Here are more good news to start off 2021 on a positive note: The population of California harbor porpoises has rebounded since the prohibition of state set-gillnet fisheries more than a decade ago.
Before they were closed down, these fisheries would cause the deaths of many harbor porpoises, as they ended up as bycatch in the fisheries' gillnets. And based on the numbers, it is apparent that such coastal set gillnets had taken a greater toll on the harbor porpoises than we realized.
This is the finding of a paper published in the Marine Mammal Science journal.
In the 1970s and 1980s, three of the four populations—the Morro Bay, Monterey Bay and San Francisco‐Russian River populations—were extensively affected by the gillnet fishing activities close to the shore where the harbor porpoises were commonly found, resulting in the latter ending up as bycatch.
The fourth population—Northern California‐Southern Oregon—had not been affected by gillnet fishing.
The findings were based on two sets of systematic, aerial line‐transect surveys conducted off California during summer/fall of 1986 to 2017. It showed that coastal set gillnets had taken a higher toll on the harbor porpoises than we previously thought.

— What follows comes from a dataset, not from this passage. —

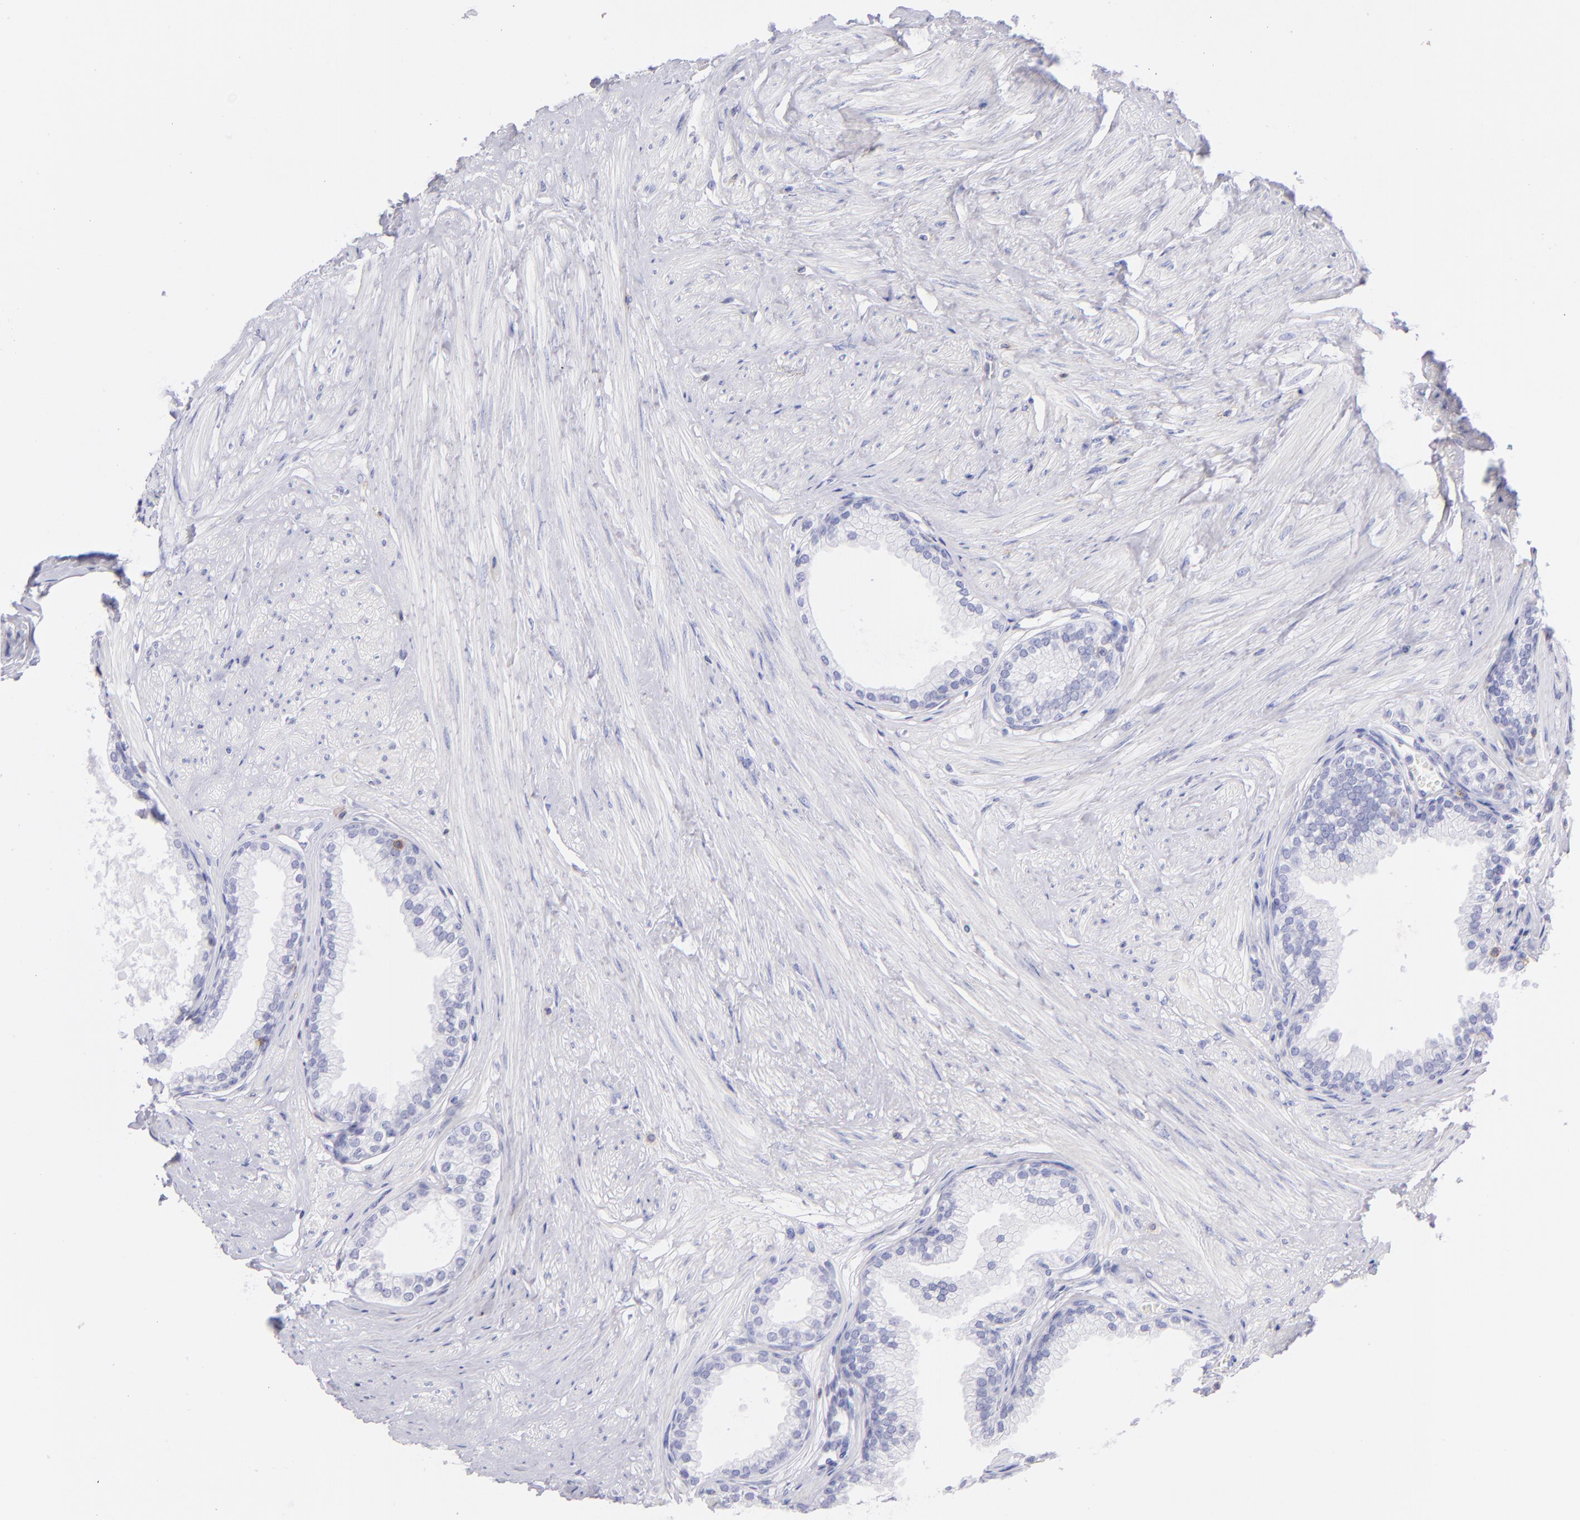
{"staining": {"intensity": "negative", "quantity": "none", "location": "none"}, "tissue": "prostate", "cell_type": "Glandular cells", "image_type": "normal", "snomed": [{"axis": "morphology", "description": "Normal tissue, NOS"}, {"axis": "topography", "description": "Prostate"}], "caption": "Glandular cells show no significant positivity in benign prostate.", "gene": "CD69", "patient": {"sex": "male", "age": 64}}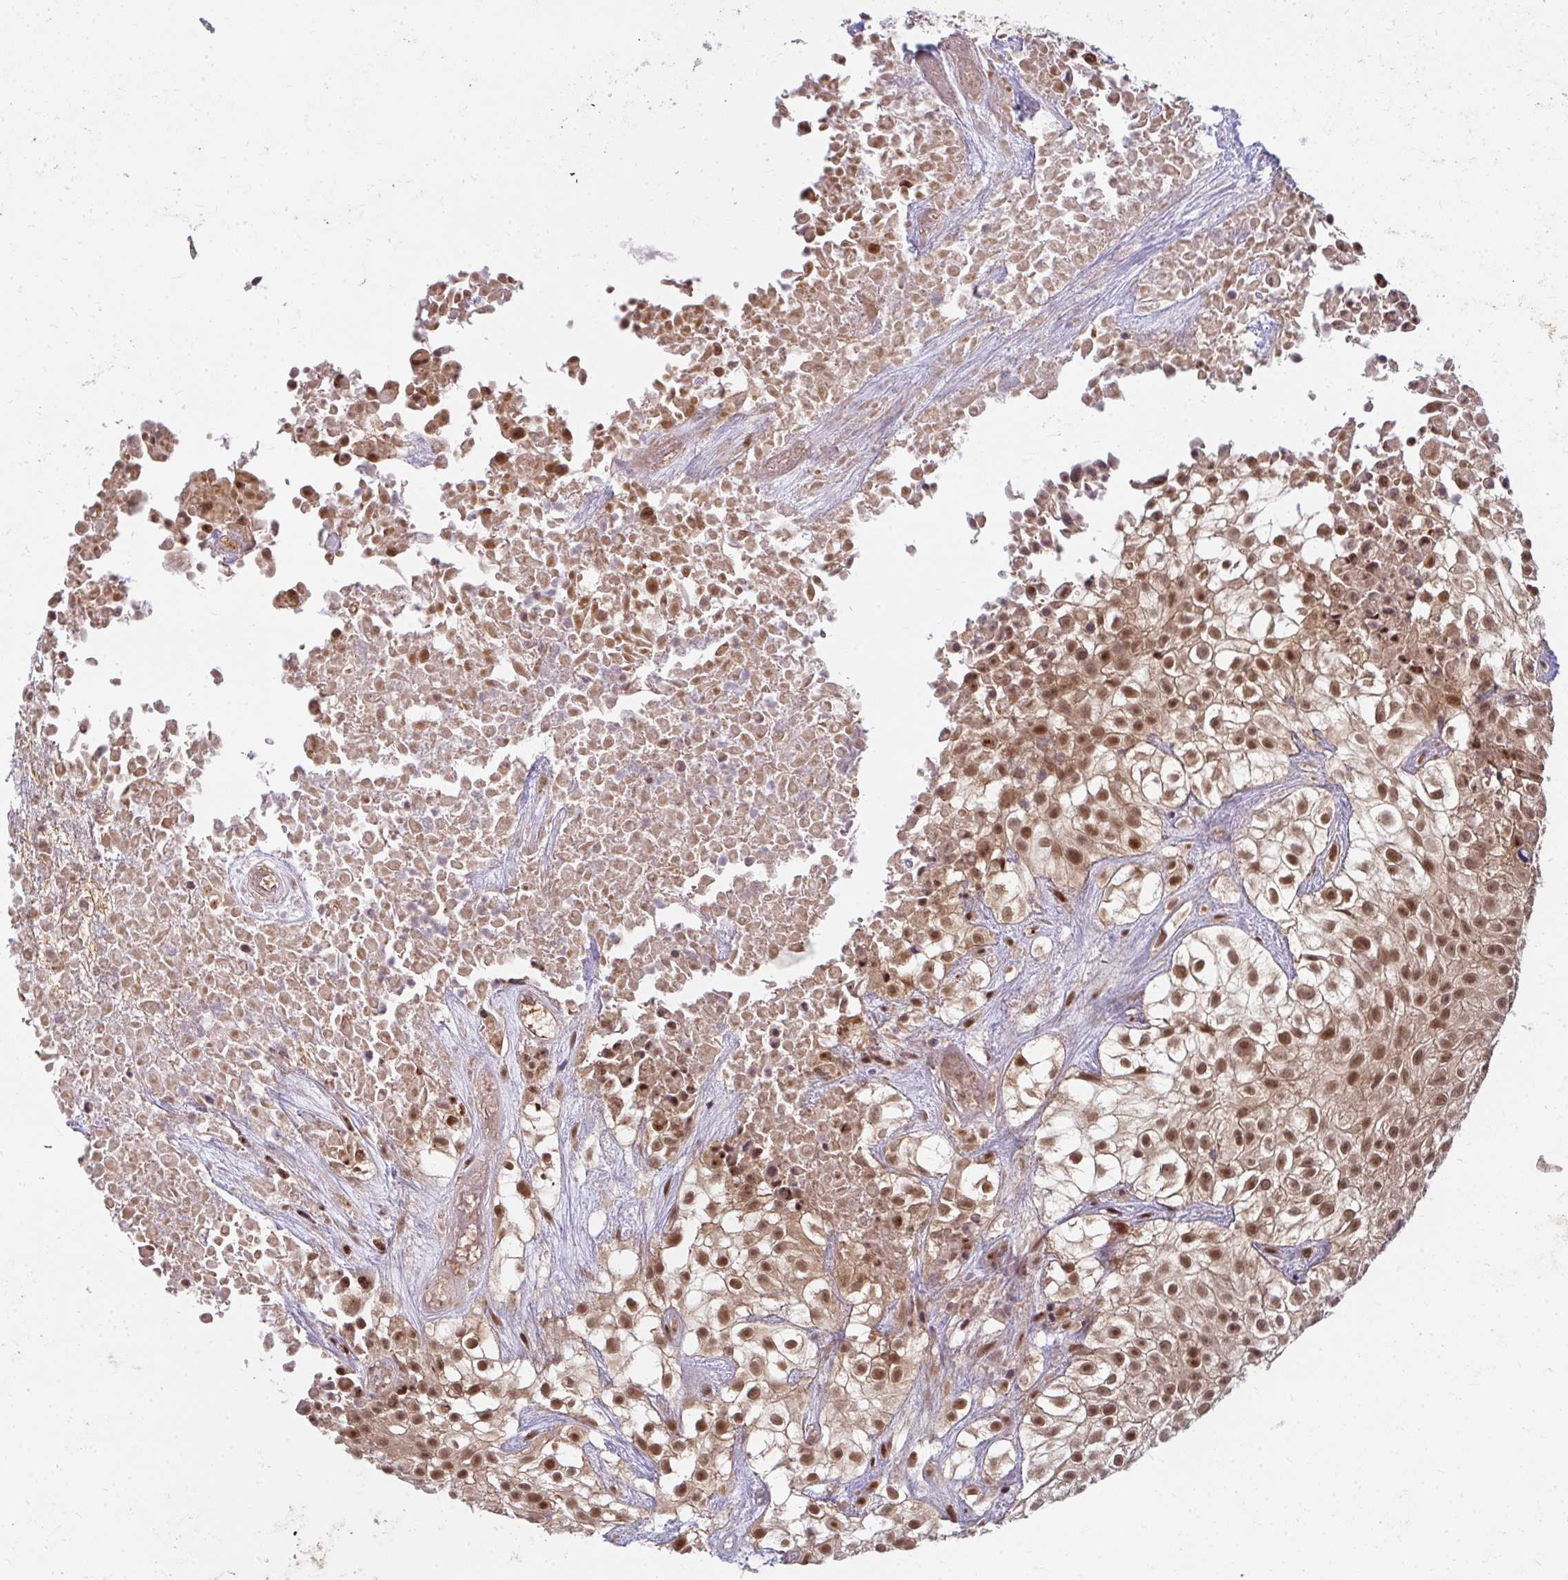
{"staining": {"intensity": "moderate", "quantity": ">75%", "location": "cytoplasmic/membranous,nuclear"}, "tissue": "urothelial cancer", "cell_type": "Tumor cells", "image_type": "cancer", "snomed": [{"axis": "morphology", "description": "Urothelial carcinoma, High grade"}, {"axis": "topography", "description": "Urinary bladder"}], "caption": "An image of human urothelial carcinoma (high-grade) stained for a protein demonstrates moderate cytoplasmic/membranous and nuclear brown staining in tumor cells.", "gene": "GTF3C6", "patient": {"sex": "male", "age": 56}}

After most gillnets in Morro Bay were shut down in 2001 (with a permanent ban in 2002), the population there increased nearly 10 percent a year. In 1991, it numbered about 570 animals. In the last few years, the population was estimated at approximately 4,200 porpoises, a roughly seven-fold increase.
The growth of the Monterey Bay population was faster after the ban, though not as fast as the one at Morro Bay. The most recent count was 3,760. The San Francisco‐Russian River population was at 7,777.
“This is very good evidence that if we can eliminate the deaths in fishing nets, marine mammal populations can come back in a big way,” said Karin Forney, a research biologist with NOAA Fisheries’ Southwest Fisheries Science Center who is based in Monterey Bay.